Un an durant, Scott Bradley ne cesse d’être harcelé. En août 2012, il se pend dans l’escalier de la maison familiale. Il laisse une lettre dans laquelle il écrit :
“Ils m’appellent par tous les noms – un pédophile, un type qui suit les jeunes filles… La liste est sans fin. Je suis supposé être un tueur d’enfants. Qui pourrait en supporter davantage ?”
Jonathan a dû changer quatre fois d’identité
En 2010, l’affaire refait brutalement surface. Jonathan Venables vient d’être à nouveau arrêté.
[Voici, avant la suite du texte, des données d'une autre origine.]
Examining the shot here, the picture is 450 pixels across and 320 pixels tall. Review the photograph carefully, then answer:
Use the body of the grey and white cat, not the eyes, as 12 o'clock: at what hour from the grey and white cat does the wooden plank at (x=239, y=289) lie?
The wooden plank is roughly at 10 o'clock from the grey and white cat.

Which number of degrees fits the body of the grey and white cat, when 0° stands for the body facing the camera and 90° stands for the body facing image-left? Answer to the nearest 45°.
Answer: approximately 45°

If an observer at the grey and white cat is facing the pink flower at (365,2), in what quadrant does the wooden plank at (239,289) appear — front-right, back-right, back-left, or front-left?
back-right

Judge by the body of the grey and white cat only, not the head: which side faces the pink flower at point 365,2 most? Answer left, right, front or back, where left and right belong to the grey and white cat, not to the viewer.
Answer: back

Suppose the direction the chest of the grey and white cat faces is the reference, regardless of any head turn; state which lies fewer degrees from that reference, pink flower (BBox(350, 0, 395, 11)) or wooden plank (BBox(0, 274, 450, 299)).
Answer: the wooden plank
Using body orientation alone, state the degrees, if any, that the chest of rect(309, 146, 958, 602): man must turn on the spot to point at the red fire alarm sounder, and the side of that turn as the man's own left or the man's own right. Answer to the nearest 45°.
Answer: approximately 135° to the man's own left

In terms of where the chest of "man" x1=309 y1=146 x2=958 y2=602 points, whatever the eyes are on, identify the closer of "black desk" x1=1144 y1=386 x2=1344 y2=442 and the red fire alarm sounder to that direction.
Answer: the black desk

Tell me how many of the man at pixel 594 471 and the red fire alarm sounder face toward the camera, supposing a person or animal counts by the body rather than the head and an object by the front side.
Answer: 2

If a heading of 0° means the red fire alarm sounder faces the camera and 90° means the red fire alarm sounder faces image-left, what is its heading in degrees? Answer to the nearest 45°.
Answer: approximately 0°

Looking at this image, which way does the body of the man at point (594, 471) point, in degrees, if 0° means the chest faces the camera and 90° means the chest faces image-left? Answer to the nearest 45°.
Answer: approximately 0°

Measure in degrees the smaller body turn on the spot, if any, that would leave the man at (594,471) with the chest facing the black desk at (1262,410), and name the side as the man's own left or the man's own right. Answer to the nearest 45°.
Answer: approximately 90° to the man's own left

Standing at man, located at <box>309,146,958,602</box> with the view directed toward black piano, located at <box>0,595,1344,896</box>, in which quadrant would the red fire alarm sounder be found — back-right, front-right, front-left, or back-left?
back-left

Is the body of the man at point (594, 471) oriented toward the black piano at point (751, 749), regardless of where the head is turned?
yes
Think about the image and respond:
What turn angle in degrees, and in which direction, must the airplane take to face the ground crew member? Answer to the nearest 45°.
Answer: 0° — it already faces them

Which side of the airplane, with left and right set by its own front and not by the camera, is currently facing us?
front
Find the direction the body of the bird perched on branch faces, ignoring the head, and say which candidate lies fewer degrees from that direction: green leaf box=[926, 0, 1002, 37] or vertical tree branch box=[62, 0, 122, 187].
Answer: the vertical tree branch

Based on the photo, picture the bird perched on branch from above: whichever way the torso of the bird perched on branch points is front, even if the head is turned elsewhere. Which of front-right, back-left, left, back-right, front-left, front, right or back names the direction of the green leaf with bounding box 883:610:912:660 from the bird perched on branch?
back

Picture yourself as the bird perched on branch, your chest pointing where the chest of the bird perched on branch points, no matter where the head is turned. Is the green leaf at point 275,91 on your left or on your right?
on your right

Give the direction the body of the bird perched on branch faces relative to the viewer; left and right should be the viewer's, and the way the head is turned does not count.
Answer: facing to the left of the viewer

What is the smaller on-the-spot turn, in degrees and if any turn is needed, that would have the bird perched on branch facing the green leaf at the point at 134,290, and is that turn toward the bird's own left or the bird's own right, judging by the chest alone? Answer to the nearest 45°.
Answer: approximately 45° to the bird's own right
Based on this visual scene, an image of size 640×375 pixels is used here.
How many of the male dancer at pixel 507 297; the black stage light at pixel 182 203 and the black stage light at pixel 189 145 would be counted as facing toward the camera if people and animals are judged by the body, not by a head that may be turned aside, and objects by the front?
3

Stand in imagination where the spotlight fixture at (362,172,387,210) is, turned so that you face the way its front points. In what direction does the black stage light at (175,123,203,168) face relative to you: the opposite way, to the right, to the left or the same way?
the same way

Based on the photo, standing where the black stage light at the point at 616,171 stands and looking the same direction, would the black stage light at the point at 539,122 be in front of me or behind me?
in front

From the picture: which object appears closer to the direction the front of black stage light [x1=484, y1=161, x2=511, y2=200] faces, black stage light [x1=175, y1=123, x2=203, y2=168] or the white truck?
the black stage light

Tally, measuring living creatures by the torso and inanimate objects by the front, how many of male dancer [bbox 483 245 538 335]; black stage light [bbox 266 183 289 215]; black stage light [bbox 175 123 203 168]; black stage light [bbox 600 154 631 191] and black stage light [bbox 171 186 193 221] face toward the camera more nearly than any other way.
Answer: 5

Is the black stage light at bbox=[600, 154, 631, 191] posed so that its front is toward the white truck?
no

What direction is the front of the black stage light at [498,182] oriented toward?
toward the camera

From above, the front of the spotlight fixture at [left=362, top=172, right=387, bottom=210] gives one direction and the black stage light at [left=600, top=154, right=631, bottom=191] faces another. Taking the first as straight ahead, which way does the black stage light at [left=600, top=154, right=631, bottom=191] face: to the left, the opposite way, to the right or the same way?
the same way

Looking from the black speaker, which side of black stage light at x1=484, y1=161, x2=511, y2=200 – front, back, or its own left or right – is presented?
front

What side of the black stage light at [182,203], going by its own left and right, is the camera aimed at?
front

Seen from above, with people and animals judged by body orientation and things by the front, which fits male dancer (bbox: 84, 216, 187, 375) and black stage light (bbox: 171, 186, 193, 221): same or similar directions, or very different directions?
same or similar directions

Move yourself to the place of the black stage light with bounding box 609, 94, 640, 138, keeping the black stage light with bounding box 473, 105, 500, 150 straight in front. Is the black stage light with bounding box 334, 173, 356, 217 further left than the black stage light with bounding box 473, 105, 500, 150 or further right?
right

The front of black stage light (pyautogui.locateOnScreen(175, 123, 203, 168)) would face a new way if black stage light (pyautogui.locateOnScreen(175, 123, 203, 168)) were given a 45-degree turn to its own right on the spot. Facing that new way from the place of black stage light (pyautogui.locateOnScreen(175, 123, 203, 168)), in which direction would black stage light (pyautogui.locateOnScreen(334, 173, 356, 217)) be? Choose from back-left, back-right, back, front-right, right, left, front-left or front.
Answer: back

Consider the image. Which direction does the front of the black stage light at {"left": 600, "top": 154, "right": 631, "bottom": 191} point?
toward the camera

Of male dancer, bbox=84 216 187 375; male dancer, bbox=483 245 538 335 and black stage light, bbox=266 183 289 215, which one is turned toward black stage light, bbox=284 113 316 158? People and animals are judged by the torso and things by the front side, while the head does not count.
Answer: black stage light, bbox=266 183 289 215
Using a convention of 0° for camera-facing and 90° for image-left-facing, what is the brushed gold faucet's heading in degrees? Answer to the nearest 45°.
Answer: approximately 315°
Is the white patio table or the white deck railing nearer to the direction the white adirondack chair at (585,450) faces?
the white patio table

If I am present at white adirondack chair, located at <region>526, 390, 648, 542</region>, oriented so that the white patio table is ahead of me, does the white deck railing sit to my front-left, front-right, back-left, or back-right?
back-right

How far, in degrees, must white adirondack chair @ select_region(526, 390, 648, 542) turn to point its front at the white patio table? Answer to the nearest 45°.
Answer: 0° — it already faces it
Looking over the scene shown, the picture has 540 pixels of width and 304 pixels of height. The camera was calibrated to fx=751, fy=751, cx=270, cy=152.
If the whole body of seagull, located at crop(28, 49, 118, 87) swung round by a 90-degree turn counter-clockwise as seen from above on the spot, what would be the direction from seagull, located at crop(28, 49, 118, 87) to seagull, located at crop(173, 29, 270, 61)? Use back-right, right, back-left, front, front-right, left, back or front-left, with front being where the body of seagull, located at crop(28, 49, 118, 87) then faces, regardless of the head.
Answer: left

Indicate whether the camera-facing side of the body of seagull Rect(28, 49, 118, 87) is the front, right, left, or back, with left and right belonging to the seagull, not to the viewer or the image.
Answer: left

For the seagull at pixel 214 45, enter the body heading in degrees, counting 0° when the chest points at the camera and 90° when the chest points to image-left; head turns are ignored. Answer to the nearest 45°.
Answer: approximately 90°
La Grande-Bretagne est sous le choc :
Jonathan a été trouvé en possession d’images pédopornographiques. Cette découverte avait eu lieu un peu par hasard, lors d’une visite chez lui de son officier de probation, venu à sa demande parce que son anonymat était menacé, et qui, en arrivant, l’avait surpris en train de détruire son disque dur à coups de marteau.
L’officier ayant pu mettre le disque à l’abri, celui-ci avait été expertisé.
Sur Internet, Jonathan se faisait passer pour une femme au foyer de 35 ans censée maltraiter sa fille de 8 ans et l’offrir en échange de fichiers pédophiles. Lesquels s’étaient accumulés sur son ordinateur.
Cette nouvelle affaire a provoqué le tollé qu’on imagine. Les médias se déchaînent. Jonathan est condamné à deux ans de prison.
Quand il en ressort en 2013, on lui fournit une autre identité. Au total, il en aura eu quatre, impliquant la recréation d’un passé, de numéros de sécurité sociale, de papiers d’identité, etc.
Tout cela coûte cher, et la polémique enfle une nouvelle fois. Lui qui, lors du procès, avait été considéré comme le moins coupable des deux enfants, apparaît maintenant comme un pervers irrécupérable, qu’il devient scabreux, pour beaucoup, de protéger à grands frais.
Denise, la mère de James Bulger, mène toujours une croisade pour la levée de l’anonymat des deux meurtriers.
L’affaire Bulger, par son horreur extrême, a démontré avec force ce qui n’allait pas dans le système judiciaire britannique de l’époque.
Notamment le fait de traiter des enfants comme des adultes et les asseoir sur le banc des accusés pendant des semaines.
En Grande-Bretagne, l’anonymat des mineurs est désormais préservé dès la révélation de leur crime.
Si James Bulger était tué aujourd’hui, on ne saurait rien de Robert Thompson et Jonathan Venables.